* PROBLEM 1 *
Update the stretch of the PSD matrix walkthrough from "eigenvalues, eigenvectors = LA.eig(A)" through "to show that!" so that "inner product" takes the place of "dot product".

-- begin GIVEN TEXT --

We will explore the explore the relationship between PSD matrices and its interaction on its eigenvectors as well as non-eigenvectors
from numpy import linalg as LA
import matplotlib.pyplot as plt
import numpy as np
Let us consider a positive semi definite matrix $$A = \begin{bmatrix} 2 & 0 \\ 0 & 3 \end{bmatrix}$$ We will compute their eigenvalues and corresponding eigenvectors.
A = np.array([[2,0],[0,3]])
eigenvalues, eigenvectors = LA.eig(A)
print('lambda_1: {}, v_1: {}'.format(eigenvalues[0], eigenvectors[:, 0]))
print('lambda_2: {}, v_2: {}'.format(eigenvalues[1], eigenvectors[:, 1]))
To show that these eigenvectors are orthogonal, we will compute their dot product to show that!
np.dot(eigenvectors[:, 0], eigenvectors[:, 1])

-- end GIVEN TEXT --
-- begin SUPPLIED RECORDS --

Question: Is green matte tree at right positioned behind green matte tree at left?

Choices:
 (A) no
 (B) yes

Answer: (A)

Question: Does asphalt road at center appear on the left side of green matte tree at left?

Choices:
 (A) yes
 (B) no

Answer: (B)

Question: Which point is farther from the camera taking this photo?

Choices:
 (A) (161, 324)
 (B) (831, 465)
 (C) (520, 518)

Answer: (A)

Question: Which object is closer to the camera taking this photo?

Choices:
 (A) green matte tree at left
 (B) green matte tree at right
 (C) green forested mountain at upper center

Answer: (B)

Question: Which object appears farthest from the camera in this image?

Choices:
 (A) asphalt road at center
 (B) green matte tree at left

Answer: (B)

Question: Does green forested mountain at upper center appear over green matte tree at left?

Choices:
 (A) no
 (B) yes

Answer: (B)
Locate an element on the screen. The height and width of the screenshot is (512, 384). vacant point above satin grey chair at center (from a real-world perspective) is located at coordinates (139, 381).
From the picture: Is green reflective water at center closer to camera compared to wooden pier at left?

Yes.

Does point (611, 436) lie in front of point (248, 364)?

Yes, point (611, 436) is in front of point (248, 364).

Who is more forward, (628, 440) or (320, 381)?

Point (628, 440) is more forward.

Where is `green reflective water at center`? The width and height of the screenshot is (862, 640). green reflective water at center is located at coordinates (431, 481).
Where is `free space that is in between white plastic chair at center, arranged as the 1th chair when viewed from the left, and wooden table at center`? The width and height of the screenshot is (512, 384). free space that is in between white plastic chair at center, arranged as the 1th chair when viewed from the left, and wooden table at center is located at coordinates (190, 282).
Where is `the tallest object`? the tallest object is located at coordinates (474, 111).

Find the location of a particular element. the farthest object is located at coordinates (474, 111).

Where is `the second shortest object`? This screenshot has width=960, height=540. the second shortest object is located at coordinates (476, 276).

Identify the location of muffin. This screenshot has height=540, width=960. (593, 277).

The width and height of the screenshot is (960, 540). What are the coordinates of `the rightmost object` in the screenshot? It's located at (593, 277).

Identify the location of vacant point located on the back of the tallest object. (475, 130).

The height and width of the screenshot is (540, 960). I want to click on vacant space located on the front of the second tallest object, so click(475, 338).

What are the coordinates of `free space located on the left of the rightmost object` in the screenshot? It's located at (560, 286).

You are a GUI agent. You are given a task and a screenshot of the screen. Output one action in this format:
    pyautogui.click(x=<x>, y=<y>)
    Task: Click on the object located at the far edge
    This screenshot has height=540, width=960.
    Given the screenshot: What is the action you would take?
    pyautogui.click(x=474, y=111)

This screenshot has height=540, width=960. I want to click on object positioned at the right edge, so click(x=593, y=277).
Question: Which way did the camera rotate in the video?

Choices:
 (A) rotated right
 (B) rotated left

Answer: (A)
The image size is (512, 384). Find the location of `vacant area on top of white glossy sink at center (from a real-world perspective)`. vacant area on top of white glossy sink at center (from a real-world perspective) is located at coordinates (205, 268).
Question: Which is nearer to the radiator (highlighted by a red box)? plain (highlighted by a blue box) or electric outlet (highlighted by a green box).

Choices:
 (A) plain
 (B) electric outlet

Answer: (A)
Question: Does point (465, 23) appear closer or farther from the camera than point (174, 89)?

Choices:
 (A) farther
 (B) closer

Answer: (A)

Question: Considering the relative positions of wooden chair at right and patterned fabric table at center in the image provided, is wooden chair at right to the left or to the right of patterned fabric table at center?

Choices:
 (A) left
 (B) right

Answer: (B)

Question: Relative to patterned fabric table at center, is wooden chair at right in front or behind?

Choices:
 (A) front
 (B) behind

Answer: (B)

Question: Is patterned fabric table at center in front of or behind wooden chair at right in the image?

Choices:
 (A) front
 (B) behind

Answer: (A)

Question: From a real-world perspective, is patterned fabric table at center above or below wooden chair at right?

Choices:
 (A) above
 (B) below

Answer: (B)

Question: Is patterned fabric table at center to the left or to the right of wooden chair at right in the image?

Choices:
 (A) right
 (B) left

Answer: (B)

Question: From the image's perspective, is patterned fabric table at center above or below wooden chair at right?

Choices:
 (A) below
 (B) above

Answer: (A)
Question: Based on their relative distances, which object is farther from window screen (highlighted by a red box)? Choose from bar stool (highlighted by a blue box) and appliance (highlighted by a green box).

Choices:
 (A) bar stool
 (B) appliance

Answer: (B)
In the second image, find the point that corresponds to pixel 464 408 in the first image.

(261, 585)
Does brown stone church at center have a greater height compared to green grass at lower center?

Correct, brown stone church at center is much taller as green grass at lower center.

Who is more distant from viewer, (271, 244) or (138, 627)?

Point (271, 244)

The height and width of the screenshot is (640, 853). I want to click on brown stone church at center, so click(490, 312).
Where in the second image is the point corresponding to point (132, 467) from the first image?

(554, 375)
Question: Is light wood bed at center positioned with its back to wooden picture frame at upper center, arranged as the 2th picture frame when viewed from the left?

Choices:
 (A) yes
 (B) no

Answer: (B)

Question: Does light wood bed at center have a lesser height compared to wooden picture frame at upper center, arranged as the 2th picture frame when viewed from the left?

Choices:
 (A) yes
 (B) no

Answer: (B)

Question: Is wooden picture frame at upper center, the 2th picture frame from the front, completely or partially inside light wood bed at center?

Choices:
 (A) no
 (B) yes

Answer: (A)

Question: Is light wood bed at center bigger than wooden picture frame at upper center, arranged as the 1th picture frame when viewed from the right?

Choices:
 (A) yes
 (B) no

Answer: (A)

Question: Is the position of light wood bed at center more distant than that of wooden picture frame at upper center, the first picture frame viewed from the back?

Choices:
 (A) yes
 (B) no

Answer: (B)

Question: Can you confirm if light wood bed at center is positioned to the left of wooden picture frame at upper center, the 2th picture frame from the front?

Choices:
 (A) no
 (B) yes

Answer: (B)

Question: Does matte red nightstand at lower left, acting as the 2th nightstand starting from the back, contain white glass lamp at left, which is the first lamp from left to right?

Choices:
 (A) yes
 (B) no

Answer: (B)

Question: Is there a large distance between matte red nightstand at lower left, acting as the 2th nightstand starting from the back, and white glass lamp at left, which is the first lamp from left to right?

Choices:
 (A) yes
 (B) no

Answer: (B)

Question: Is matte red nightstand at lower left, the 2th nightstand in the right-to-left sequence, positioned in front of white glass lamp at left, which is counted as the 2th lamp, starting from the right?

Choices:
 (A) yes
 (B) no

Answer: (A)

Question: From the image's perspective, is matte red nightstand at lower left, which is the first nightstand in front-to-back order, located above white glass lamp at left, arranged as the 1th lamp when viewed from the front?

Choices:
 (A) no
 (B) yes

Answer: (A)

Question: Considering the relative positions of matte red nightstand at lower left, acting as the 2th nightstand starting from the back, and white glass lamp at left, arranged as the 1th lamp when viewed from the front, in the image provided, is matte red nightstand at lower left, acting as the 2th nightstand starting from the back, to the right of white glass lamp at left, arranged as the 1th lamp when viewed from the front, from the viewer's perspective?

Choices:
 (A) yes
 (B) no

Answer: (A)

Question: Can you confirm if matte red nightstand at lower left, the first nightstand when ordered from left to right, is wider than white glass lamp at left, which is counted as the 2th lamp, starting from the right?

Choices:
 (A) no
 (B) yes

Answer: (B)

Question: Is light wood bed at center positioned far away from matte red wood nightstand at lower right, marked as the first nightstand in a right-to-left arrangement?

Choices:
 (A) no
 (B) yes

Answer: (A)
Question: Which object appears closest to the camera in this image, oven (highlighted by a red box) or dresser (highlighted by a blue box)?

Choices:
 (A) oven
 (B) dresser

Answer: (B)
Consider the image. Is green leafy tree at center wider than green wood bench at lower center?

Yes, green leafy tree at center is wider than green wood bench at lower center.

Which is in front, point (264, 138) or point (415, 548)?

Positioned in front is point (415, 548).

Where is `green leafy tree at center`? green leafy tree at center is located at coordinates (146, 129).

-- end SUPPLIED RECORDS --

* PROBLEM 2 *
Arrange the stretch of the rows from their start through the line containing "Point (628, 440) is more forward." as a numbered list, omitting blank lines.

* FULL RESPONSE 1 *
eigenvalues, eigenvectors = LA.eig(A)
print('lambda_1: {}, v_1: {}'.format(eigenvalues[0], eigenvectors[:, 0]))
print('lambda_2: {}, v_2: {}'.format(eigenvalues[1], eigenvectors[:, 1]))
To show that these eigenvectors are orthogonal, we will compute their inner product to show that!

* FULL RESPONSE 2 *
1. Question: Is green matte tree at right positioned behind green matte tree at left?
2. Choices:
3.  (A) no
4.  (B) yes
5. Answer: (A)
6. Question: Does asphalt road at center appear on the left side of green matte tree at left?
7. Choices:
8.  (A) yes
9.  (B) no
10. Answer: (B)
11. Question: Which point is farther from the camera taking this photo?
12. Choices:
13.  (A) (161, 324)
14.  (B) (831, 465)
15.  (C) (520, 518)
16. Answer: (A)
17. Question: Which object is closer to the camera taking this photo?
18. Choices:
19.  (A) green matte tree at left
20.  (B) green matte tree at right
21.  (C) green forested mountain at upper center
22. Answer: (B)
23. Question: Which object appears farthest from the camera in this image?
24. Choices:
25.  (A) asphalt road at center
26.  (B) green matte tree at left
27. Answer: (B)
28. Question: Does green forested mountain at upper center appear over green matte tree at left?
29. Choices:
30.  (A) no
31.  (B) yes
32. Answer: (B)
33. Locate an element on the screen. The height and width of the screenshot is (512, 384). vacant point above satin grey chair at center (from a real-world perspective) is located at coordinates (139, 381).
34. From the picture: Is green reflective water at center closer to camera compared to wooden pier at left?
35. Yes.
36. Does point (611, 436) lie in front of point (248, 364)?
37. Yes, point (611, 436) is in front of point (248, 364).
38. Who is more forward, (628, 440) or (320, 381)?
39. Point (628, 440) is more forward.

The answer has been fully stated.